Structural Insights into the Unique Activation Mechanisms of a Non-Classical Calpain and its Disease-Causing Variants

Abstract

Increased calpain activity is linked to neuroinflammation including a heritable retinal disease caused by hyper-activating mutations in the calcium-activated calpain-5 (CAPN5) protease. Although structures for classical calpains have been described, the structure of CAPN5, a non-classical calpain, remains undetermined. Herein, we report the 2.8 A crystal structure of the human CAPN5 protease core (CAPN5-PC). Compared to classical calpains, CAPN5-PC requires high Ca2+ concentrations for maximal activity.

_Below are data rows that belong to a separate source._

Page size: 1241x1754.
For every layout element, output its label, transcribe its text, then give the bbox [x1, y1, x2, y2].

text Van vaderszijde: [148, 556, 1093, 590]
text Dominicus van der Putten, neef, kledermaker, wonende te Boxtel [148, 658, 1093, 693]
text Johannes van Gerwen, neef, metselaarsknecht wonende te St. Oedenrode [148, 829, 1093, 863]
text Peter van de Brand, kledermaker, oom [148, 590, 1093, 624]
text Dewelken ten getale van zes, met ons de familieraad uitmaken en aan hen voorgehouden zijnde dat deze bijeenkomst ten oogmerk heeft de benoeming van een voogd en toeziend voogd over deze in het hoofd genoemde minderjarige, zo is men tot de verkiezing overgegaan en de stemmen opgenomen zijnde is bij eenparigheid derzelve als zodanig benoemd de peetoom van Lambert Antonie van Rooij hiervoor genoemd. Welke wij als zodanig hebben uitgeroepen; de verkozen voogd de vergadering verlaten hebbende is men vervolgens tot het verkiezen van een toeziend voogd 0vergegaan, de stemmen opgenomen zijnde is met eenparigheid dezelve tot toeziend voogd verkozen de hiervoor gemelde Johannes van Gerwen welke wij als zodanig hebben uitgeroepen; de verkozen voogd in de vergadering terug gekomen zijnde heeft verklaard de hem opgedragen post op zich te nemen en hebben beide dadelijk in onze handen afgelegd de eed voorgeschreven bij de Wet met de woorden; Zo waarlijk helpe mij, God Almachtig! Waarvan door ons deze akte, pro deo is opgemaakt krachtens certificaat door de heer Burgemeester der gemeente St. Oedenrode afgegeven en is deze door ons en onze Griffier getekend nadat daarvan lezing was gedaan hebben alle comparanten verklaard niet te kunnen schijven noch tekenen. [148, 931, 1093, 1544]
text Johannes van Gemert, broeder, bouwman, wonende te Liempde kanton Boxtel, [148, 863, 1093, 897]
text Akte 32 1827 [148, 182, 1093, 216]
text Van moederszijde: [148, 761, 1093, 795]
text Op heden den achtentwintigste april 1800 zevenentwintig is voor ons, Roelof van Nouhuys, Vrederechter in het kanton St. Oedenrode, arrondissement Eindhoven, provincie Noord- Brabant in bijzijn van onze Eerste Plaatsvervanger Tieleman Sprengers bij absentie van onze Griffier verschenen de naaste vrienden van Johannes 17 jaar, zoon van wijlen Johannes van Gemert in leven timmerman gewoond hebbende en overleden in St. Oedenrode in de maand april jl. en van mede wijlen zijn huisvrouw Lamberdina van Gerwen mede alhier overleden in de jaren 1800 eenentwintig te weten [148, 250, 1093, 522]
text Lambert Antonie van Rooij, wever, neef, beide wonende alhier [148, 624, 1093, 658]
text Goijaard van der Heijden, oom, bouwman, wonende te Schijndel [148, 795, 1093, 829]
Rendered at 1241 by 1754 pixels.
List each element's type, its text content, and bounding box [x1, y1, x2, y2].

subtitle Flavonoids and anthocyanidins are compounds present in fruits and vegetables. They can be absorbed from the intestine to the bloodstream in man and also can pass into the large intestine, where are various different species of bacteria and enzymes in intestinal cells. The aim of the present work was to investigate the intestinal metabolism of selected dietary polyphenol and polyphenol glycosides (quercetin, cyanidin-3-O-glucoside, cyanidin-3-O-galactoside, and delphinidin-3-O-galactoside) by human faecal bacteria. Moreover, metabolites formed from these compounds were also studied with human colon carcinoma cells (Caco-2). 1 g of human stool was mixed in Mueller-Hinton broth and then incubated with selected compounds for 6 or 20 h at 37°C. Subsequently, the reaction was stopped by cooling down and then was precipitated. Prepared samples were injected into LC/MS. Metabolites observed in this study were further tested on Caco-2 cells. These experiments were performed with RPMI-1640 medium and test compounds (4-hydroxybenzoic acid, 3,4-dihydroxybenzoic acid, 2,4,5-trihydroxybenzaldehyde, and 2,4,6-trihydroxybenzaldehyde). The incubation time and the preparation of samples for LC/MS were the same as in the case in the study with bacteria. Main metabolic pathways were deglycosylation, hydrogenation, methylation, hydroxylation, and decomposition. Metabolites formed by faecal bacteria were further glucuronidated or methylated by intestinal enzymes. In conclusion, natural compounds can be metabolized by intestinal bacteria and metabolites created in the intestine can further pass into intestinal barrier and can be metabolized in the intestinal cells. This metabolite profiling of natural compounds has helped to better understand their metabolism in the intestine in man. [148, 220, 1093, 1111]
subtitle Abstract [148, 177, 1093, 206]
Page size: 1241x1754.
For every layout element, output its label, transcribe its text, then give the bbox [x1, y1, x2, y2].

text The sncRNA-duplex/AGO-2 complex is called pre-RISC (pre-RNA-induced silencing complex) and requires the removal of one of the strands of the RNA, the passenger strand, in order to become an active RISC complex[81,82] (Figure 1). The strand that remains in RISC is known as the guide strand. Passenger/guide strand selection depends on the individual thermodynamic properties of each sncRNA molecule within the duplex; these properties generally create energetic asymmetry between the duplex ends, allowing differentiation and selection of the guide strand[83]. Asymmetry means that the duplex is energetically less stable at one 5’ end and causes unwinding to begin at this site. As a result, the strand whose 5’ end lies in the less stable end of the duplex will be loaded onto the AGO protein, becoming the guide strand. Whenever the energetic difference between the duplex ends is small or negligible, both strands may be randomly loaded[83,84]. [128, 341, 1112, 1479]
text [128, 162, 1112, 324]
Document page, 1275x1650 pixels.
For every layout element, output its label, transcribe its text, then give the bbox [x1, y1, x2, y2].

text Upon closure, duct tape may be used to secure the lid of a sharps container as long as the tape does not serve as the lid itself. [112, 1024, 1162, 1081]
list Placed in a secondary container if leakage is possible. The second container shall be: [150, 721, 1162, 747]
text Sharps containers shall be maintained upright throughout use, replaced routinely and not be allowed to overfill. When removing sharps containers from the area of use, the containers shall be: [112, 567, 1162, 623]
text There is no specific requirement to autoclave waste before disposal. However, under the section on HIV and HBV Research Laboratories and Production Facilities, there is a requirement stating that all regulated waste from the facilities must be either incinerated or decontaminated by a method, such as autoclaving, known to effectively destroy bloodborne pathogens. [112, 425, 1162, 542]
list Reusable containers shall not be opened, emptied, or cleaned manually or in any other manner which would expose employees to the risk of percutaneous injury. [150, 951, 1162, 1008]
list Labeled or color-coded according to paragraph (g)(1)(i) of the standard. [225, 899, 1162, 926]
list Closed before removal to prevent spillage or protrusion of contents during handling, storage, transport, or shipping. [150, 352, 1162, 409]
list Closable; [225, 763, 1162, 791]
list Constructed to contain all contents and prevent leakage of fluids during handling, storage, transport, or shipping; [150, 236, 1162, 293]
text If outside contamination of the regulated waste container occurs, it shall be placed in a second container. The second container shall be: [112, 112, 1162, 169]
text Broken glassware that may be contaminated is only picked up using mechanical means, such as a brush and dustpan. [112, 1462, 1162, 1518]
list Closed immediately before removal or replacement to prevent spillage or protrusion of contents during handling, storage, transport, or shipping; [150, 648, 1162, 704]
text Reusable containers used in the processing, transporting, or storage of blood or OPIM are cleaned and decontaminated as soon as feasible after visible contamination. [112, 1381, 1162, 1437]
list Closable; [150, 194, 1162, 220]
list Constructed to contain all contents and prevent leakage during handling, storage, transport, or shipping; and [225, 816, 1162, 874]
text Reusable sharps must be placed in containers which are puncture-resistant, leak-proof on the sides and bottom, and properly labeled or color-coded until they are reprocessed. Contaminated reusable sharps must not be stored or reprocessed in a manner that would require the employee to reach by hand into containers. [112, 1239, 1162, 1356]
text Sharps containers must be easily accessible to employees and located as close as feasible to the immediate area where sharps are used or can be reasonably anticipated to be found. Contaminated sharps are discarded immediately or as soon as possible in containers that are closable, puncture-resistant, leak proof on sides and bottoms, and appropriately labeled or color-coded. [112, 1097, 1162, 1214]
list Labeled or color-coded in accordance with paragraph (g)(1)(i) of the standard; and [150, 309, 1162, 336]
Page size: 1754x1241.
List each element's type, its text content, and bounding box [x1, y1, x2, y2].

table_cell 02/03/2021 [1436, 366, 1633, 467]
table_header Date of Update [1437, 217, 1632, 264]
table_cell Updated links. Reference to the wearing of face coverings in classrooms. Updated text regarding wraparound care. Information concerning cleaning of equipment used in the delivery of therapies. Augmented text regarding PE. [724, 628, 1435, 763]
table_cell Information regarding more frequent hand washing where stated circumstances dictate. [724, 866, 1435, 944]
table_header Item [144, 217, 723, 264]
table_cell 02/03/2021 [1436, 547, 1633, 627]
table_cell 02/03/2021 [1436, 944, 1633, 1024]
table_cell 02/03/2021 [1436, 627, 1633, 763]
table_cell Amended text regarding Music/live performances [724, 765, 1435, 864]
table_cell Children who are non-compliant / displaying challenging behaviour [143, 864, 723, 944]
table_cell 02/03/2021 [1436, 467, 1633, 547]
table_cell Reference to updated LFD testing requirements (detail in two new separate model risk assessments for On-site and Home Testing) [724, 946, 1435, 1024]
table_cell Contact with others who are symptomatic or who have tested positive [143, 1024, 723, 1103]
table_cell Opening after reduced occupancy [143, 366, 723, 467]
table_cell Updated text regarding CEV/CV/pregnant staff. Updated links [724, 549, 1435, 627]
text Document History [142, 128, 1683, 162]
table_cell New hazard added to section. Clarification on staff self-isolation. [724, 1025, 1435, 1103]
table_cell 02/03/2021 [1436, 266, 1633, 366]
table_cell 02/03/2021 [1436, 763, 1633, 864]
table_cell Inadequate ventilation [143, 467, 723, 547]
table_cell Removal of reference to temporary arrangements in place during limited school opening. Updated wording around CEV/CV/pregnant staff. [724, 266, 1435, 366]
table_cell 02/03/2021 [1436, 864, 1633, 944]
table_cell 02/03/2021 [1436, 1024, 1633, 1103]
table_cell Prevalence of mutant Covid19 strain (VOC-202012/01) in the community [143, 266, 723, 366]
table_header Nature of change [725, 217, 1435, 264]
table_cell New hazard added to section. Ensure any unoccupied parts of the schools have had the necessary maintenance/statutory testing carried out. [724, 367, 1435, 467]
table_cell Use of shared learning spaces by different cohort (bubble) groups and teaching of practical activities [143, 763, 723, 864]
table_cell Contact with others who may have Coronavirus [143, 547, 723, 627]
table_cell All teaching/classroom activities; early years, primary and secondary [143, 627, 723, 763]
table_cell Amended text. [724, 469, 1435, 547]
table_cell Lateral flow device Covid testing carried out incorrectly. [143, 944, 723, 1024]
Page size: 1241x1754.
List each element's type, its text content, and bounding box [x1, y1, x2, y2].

Structure-based phylogenetic analysis revealed that CAPN5-PC contains three elongated flexible loops compared to its classical counterparts. The presence of a disease-causing mutation (c.799G>A, p.Gly267Ser) on the unique C2 loop revealed a novel function for this region in regulating enzymatic activity. This mechanism could be transferred to distant calpains, using synthetic calpain hybrids, suggesting an evolutionary mechanism for fine-tuning calpain function by modifying flexible loops. Further, the open (inactive) conformation of the CAPN5-PC structure provides an opportunity for identifying inhibitors that bind to CAPN5-specific residues and lock it in the inactivated form.